# [THE PROBLEM]
Only the lines containing "discover" should appear in the answer, copied from the listing below.

* * *

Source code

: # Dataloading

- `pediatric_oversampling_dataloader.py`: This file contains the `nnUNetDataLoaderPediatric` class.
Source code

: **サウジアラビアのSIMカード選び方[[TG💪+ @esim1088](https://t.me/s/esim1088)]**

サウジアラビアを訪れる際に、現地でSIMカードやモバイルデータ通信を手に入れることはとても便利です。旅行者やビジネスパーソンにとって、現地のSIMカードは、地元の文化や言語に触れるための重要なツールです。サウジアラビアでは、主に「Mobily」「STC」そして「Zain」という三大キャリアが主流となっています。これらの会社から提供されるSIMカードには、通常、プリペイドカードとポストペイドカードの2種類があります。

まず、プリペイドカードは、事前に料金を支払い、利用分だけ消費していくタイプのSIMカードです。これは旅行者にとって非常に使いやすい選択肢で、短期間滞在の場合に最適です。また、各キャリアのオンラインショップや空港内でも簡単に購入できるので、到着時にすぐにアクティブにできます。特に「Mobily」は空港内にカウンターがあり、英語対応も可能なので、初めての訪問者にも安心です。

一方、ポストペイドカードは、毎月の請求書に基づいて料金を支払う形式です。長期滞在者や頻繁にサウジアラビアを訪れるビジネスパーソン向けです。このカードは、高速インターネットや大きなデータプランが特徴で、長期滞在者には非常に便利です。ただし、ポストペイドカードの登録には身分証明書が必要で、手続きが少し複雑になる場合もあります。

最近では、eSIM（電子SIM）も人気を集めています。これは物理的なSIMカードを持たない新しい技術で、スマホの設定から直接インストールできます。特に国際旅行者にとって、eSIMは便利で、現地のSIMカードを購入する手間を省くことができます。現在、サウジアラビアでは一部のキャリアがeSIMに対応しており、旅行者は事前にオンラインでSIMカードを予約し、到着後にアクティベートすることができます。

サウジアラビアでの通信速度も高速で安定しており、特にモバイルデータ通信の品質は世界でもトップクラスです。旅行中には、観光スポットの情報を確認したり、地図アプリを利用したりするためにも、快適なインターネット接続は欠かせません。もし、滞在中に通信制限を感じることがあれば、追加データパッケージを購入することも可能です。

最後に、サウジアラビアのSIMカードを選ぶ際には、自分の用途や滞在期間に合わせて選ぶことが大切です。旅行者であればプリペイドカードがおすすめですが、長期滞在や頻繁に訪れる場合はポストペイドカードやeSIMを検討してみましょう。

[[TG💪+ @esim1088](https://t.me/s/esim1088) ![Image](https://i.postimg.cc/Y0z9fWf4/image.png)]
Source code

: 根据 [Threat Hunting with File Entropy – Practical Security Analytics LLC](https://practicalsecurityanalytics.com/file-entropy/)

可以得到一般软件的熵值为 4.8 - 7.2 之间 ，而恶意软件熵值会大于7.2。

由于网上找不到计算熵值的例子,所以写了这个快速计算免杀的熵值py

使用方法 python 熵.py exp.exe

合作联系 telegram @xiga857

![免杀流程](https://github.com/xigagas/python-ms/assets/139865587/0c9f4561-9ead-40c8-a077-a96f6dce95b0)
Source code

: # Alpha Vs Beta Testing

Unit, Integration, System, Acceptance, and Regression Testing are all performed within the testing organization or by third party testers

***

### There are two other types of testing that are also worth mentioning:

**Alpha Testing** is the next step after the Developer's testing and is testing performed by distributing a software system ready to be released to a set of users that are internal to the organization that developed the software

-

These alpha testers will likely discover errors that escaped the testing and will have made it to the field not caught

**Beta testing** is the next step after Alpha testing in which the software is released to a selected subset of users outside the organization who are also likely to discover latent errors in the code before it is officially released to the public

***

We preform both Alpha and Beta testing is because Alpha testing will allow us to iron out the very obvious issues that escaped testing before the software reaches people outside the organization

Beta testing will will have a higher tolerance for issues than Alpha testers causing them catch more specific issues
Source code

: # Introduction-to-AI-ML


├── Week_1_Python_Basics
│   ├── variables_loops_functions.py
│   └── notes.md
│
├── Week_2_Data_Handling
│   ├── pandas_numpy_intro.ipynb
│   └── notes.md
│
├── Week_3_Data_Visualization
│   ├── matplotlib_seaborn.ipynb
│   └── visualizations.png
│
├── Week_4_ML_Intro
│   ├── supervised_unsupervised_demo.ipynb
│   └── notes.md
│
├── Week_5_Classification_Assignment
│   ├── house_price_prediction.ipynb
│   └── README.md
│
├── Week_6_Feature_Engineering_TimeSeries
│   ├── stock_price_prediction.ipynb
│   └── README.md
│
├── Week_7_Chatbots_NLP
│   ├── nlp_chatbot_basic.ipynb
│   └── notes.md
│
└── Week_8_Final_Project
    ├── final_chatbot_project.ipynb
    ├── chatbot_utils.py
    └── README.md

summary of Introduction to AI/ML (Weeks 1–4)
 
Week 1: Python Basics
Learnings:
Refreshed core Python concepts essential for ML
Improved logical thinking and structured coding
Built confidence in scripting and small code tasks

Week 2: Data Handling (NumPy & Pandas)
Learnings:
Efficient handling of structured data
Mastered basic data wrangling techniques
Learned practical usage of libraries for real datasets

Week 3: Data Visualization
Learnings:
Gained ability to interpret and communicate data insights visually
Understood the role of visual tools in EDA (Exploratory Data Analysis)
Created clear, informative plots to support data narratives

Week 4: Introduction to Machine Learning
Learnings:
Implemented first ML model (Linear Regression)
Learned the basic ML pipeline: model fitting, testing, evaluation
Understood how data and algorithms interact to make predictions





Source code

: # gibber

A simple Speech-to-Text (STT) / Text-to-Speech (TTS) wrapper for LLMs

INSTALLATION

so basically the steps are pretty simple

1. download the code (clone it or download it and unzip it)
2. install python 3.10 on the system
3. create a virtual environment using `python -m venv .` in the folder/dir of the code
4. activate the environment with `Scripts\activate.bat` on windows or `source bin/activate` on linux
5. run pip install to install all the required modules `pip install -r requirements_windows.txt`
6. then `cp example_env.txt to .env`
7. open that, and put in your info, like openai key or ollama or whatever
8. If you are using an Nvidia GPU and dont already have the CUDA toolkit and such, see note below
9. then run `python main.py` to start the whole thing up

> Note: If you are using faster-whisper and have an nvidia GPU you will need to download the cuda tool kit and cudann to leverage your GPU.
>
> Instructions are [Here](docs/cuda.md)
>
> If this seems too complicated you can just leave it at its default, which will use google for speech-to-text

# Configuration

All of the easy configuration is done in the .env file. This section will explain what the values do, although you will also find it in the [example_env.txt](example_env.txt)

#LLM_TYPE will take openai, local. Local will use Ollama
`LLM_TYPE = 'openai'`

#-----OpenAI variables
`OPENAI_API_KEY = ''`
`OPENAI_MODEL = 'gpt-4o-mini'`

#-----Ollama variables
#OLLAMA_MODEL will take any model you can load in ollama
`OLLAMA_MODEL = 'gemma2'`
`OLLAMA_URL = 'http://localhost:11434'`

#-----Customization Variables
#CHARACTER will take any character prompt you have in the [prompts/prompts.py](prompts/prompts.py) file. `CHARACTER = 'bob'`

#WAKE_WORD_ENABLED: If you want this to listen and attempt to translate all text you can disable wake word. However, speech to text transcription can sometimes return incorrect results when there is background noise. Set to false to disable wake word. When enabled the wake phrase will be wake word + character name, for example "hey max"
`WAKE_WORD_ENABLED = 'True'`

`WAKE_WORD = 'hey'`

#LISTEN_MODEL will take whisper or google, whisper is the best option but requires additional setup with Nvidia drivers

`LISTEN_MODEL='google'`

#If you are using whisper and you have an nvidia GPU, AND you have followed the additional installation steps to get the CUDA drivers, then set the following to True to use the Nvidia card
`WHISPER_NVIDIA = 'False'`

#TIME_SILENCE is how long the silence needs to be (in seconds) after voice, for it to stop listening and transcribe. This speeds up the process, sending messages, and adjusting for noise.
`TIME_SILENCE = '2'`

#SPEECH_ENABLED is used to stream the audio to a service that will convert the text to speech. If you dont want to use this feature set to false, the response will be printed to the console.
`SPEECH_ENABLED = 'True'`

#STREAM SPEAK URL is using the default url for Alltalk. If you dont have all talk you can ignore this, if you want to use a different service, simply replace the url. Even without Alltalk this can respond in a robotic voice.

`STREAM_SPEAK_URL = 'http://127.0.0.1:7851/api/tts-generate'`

* * *

# [ANSWER SECTION]
These alpha testers will likely discover errors that escaped the testing and will have made it to the field not caught
**Beta testing** is the next step after Alpha testing in which the software is released to a selected subset of users outside the organization who are also likely to discover latent errors in the code before it is officially released to the public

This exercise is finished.